> **Activity**
Please copy out each line of the entries in which "pinky" appears.

> **Given entries**

· · · ·

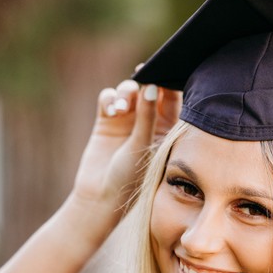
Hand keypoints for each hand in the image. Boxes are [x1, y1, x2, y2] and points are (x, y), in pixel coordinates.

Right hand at [72, 79, 181, 219]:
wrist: (100, 197)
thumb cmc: (128, 178)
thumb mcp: (142, 146)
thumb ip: (147, 115)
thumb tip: (152, 86)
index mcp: (165, 129)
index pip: (171, 99)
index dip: (168, 83)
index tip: (163, 74)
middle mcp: (147, 122)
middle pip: (149, 89)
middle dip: (145, 81)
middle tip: (143, 76)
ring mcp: (127, 121)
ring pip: (128, 91)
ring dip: (125, 92)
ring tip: (122, 107)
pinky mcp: (107, 120)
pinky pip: (109, 98)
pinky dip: (110, 99)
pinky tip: (112, 111)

· · · ·

> **Task response**
pinky mcp: (107, 120)
pinky pip: (109, 98)
pinky dip: (110, 99)
pinky tip: (112, 111)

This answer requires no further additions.